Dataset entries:
[Start of section]

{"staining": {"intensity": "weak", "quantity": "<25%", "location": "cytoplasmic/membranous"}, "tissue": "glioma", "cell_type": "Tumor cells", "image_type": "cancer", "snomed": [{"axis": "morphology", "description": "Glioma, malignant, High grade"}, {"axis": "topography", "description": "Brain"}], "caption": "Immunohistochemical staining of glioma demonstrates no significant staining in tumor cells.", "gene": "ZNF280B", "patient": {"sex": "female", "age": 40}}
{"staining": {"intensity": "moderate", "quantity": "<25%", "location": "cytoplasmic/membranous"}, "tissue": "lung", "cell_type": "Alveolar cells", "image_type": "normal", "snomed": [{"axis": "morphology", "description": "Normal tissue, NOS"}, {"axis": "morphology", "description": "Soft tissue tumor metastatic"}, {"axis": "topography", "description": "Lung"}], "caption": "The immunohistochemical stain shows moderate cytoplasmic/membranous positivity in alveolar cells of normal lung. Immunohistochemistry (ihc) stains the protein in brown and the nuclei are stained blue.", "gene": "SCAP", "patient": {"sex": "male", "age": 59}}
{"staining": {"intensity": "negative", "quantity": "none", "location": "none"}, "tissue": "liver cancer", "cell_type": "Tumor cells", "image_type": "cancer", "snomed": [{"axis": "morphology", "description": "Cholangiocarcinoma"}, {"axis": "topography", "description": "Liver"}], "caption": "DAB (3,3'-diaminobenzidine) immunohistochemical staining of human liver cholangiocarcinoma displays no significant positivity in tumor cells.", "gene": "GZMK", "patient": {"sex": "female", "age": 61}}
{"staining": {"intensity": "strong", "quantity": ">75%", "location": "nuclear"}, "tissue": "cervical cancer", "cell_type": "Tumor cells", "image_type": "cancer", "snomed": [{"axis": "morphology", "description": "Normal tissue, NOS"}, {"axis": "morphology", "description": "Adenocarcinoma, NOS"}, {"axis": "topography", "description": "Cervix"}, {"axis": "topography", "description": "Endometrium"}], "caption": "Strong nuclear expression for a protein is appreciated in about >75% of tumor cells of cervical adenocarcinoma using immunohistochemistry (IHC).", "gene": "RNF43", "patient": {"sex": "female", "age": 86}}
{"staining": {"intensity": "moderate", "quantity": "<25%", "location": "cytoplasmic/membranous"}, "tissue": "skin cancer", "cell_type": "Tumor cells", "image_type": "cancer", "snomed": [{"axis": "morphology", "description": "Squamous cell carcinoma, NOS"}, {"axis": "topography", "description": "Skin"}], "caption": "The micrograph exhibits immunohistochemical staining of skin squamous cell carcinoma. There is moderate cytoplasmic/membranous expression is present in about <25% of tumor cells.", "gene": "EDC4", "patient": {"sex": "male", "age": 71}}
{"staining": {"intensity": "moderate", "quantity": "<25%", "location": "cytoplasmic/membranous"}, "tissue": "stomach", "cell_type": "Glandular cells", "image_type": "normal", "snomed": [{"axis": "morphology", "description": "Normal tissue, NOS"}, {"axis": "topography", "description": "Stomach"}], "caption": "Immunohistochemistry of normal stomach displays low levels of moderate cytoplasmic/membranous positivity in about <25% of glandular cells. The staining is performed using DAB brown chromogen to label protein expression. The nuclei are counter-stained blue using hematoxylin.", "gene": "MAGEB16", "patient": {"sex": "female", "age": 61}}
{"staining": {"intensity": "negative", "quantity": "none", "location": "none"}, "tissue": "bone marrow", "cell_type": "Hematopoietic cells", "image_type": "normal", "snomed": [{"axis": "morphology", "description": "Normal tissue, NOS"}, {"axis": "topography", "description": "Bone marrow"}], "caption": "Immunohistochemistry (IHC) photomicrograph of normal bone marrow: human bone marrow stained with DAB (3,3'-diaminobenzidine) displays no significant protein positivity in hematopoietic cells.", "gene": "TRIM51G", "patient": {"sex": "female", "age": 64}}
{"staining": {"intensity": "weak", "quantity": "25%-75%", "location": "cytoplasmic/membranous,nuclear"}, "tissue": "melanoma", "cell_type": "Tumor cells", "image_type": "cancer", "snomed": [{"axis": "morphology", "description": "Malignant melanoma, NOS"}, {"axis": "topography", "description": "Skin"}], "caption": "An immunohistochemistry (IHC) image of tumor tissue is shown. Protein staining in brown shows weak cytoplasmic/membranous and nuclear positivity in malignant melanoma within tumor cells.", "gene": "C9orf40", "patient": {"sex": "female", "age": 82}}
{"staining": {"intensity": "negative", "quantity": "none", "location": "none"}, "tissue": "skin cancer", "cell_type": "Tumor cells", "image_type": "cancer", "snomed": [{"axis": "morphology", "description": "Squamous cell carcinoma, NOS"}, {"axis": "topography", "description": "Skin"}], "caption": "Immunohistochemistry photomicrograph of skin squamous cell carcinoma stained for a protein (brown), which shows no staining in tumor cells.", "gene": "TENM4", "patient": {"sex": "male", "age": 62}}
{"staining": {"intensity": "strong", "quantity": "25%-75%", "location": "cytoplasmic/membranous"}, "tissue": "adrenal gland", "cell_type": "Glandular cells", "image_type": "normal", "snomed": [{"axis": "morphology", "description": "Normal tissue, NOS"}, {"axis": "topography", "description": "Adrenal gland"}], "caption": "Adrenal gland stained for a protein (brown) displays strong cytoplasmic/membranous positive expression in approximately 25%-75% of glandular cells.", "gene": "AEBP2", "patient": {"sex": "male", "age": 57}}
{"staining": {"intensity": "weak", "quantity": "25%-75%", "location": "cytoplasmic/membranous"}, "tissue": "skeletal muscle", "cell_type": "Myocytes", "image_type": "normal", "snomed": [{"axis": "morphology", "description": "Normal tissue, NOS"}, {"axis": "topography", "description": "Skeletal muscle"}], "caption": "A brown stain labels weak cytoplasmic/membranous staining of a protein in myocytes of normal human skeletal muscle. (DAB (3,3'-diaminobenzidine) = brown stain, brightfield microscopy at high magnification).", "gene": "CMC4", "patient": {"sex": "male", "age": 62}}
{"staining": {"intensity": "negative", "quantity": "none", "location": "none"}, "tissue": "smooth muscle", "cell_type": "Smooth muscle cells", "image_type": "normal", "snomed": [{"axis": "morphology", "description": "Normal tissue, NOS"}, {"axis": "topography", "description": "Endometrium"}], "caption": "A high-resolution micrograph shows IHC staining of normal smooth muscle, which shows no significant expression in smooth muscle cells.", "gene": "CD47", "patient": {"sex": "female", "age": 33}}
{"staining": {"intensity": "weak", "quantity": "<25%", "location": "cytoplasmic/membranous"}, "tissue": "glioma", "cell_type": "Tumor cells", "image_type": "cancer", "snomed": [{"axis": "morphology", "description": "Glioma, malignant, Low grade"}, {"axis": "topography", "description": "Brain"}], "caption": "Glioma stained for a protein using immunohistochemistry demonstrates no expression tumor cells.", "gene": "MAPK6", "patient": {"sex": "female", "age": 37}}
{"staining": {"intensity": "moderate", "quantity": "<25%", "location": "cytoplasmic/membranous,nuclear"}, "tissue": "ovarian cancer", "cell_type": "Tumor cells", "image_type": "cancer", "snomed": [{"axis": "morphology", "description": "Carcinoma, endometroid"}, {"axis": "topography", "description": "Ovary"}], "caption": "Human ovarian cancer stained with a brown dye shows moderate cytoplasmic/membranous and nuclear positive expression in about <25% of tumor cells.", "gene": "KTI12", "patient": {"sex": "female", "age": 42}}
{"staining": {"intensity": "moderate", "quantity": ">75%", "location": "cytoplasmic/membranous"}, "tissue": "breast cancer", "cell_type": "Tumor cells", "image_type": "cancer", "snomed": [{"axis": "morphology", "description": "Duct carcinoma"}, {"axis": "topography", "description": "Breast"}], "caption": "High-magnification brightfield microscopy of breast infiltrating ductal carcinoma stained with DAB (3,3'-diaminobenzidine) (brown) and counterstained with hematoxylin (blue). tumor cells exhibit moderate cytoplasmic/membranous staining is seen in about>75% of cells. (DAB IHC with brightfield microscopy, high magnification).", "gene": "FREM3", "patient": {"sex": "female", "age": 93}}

[End of section]

■ **What to do**:
Of the lines above, retype only those from the line containing "immunohistochemical stain shows" through the line containing "(3,3'-diaminobenzidine) immunohistochemical staining", including both, exactly.

■ **The completed task**:
{"staining": {"intensity": "moderate", "quantity": "<25%", "location": "cytoplasmic/membranous"}, "tissue": "lung", "cell_type": "Alveolar cells", "image_type": "normal", "snomed": [{"axis": "morphology", "description": "Normal tissue, NOS"}, {"axis": "morphology", "description": "Soft tissue tumor metastatic"}, {"axis": "topography", "description": "Lung"}], "caption": "The immunohistochemical stain shows moderate cytoplasmic/membranous positivity in alveolar cells of normal lung. Immunohistochemistry (ihc) stains the protein in brown and the nuclei are stained blue.", "gene": "SCAP", "patient": {"sex": "male", "age": 59}}
{"staining": {"intensity": "negative", "quantity": "none", "location": "none"}, "tissue": "liver cancer", "cell_type": "Tumor cells", "image_type": "cancer", "snomed": [{"axis": "morphology", "description": "Cholangiocarcinoma"}, {"axis": "topography", "description": "Liver"}], "caption": "DAB (3,3'-diaminobenzidine) immunohistochemical staining of human liver cholangiocarcinoma displays no significant positivity in tumor cells.", "gene": "GZMK", "patient": {"sex": "female", "age": 61}}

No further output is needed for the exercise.